De tempos em tempos presenciamos transformações impactantes nos desenhos táticos e nos estilos de jogo de times e seleções. Da valorização do improviso do futebol brasileiro, inserido cada vez mais num jogo taticamente organizado, às modificações do futebol inglês, que passou de um jogo de ataque direto a um jogo de ataque combinado, podemos observar diversas identidades de jogo que vão se multiplicando num mundo globalizado onde a informação trafega em alta velocidade.

Quando ainda não havia a regra do impedimento, o jogo se caracterizava por um comportamento técnico-tático mais individualizado, sendo o drible uma manifestação técnica frequente, ficando a cooperação através do passe e as preocupações defensivas relegadas a um segundo plano (Wilson, 2009, p. 11, tradução minha).

A regulamentação da regra do impedimento em 1863 (fonte: Wikipedia.org) provocou ajustes na forma das equipes se organizarem.
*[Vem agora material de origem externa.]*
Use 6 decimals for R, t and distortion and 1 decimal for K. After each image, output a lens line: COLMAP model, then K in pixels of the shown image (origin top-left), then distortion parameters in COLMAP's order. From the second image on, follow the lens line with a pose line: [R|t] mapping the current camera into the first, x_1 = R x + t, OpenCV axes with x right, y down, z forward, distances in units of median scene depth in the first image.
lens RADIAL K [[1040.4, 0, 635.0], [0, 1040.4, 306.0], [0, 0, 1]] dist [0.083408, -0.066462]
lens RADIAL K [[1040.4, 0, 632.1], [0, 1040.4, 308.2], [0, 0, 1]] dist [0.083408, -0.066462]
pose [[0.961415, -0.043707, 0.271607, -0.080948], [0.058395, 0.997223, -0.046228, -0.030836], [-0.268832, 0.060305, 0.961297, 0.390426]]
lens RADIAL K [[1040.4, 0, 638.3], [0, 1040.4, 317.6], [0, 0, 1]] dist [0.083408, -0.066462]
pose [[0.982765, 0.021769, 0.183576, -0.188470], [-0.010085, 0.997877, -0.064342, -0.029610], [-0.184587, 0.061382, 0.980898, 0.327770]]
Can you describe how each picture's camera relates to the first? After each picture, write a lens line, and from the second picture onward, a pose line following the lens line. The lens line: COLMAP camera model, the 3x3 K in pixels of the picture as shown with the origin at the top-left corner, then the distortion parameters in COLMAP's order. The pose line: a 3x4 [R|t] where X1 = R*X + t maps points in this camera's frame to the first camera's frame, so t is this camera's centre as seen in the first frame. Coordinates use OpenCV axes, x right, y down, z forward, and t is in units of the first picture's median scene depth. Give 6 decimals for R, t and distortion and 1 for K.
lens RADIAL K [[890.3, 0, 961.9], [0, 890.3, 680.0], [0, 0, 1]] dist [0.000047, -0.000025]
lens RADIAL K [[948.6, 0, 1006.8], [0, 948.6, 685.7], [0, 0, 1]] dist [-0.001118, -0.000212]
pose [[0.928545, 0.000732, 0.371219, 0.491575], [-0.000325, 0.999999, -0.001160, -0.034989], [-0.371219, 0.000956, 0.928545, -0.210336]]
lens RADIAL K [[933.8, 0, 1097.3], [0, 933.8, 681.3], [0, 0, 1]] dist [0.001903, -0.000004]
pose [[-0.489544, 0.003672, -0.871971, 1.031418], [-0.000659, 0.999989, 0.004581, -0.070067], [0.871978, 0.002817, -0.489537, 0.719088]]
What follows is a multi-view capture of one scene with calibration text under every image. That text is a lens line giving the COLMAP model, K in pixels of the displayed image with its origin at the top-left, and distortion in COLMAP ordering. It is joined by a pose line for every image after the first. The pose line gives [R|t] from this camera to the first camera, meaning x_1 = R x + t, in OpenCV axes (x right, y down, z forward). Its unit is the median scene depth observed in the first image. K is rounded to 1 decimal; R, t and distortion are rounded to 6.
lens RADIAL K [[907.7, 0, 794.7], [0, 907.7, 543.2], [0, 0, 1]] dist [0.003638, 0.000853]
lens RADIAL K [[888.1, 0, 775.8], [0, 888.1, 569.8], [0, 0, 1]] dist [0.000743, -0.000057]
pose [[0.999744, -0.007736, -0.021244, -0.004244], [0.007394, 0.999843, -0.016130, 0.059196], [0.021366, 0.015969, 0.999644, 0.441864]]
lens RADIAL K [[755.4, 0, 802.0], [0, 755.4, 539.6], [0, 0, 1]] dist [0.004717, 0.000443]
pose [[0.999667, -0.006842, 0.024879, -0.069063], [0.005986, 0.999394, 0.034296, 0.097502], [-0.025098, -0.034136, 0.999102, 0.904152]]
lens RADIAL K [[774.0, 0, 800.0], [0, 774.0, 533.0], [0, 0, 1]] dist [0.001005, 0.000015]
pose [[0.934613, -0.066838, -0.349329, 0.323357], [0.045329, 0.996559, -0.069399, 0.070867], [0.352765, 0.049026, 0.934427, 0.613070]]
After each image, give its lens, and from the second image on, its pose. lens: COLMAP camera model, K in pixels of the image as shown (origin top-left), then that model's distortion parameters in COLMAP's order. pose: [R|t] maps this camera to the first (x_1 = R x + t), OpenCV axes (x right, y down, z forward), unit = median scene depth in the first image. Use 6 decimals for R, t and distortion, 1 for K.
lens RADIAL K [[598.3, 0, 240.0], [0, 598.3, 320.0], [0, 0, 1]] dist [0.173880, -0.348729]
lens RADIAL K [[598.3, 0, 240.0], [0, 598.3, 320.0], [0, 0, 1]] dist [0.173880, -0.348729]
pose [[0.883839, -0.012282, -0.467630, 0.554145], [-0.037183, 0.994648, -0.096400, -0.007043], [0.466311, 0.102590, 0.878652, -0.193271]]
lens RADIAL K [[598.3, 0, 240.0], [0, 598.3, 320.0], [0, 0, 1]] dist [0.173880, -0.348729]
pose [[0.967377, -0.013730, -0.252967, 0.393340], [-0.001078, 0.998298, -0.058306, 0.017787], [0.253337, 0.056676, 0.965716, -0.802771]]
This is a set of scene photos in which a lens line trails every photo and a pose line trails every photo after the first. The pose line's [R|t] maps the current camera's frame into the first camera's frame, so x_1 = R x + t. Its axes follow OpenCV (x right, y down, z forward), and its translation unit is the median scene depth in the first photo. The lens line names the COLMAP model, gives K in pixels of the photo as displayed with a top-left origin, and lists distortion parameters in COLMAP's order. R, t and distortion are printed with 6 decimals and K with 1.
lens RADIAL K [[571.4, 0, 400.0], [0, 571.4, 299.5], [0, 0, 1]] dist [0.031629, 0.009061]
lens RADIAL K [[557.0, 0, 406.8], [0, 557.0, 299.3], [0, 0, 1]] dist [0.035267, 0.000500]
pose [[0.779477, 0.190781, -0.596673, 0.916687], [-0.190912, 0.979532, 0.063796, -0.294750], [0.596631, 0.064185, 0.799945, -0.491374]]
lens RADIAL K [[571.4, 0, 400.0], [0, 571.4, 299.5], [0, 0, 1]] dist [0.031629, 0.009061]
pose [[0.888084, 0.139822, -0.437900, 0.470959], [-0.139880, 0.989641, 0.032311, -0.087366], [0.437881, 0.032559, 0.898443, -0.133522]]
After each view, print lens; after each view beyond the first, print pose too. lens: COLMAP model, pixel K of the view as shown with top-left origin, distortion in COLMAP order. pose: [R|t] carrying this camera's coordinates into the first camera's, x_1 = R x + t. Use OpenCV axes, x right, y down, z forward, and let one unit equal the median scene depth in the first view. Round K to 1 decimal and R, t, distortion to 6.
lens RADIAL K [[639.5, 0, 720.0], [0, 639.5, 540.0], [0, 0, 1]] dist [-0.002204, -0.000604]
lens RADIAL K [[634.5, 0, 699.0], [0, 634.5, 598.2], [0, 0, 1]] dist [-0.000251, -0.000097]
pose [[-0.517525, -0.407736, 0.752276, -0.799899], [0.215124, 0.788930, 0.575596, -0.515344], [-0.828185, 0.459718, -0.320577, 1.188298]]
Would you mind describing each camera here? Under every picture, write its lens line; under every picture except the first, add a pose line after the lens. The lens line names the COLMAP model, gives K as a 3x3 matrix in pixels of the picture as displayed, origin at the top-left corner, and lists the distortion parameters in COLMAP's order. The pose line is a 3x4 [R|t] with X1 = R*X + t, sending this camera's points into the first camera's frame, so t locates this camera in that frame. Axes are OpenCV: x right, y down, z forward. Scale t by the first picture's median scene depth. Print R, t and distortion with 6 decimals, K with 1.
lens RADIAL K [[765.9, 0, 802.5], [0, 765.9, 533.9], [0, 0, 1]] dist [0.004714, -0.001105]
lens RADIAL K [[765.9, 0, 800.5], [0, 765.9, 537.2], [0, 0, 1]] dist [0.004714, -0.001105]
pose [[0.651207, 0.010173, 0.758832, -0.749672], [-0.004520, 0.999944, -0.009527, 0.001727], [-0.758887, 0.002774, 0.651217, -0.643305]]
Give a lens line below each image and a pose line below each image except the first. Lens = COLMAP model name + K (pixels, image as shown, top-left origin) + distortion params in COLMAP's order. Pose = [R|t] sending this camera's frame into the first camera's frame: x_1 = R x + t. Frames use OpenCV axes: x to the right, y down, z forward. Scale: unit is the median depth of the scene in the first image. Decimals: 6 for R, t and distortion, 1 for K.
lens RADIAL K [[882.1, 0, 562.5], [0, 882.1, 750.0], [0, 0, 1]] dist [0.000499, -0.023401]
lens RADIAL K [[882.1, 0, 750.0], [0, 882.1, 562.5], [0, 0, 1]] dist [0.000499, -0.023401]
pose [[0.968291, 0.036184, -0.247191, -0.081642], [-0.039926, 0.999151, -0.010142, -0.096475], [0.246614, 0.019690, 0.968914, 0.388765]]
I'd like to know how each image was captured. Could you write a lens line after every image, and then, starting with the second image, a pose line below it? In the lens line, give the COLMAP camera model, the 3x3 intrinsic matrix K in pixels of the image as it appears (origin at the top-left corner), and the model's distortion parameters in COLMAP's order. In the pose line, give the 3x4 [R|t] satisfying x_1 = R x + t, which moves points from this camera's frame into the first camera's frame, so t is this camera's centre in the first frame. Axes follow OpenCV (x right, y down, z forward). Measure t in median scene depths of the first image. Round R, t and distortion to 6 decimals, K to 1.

Posteriormente, outras modificações das regras gerais do jogo influenciaram a construção dos modelos de jogo hoje observados.

Os desenhos táticos, ou plataformas de jogo, foram afetados, não somente pelas alterações das regras, como também pelas diferentes formas de abordar o treinamento, pelas modificações das sociedades das diferentes épocas, e principalmente pela qualidade dos principais recursos humanos disponíveis – os jogadores.

Em Wilson (2009, p. 16), no primeiro encontro internacional entre Escócia e Inglaterra, realizado em Glasgow em 1872, a equipe inglesa apresentou como desenho tático o 1-1-2-7, uma “pirâmide” com a sua base constituída pelos jogadores de frente. A Inglaterra jogou com Barker; Greenhalgh; Chappell e Welch; Brockbank, Cleff, Kirke-Smith, Ottaway, Chenery, Maynard e Morice.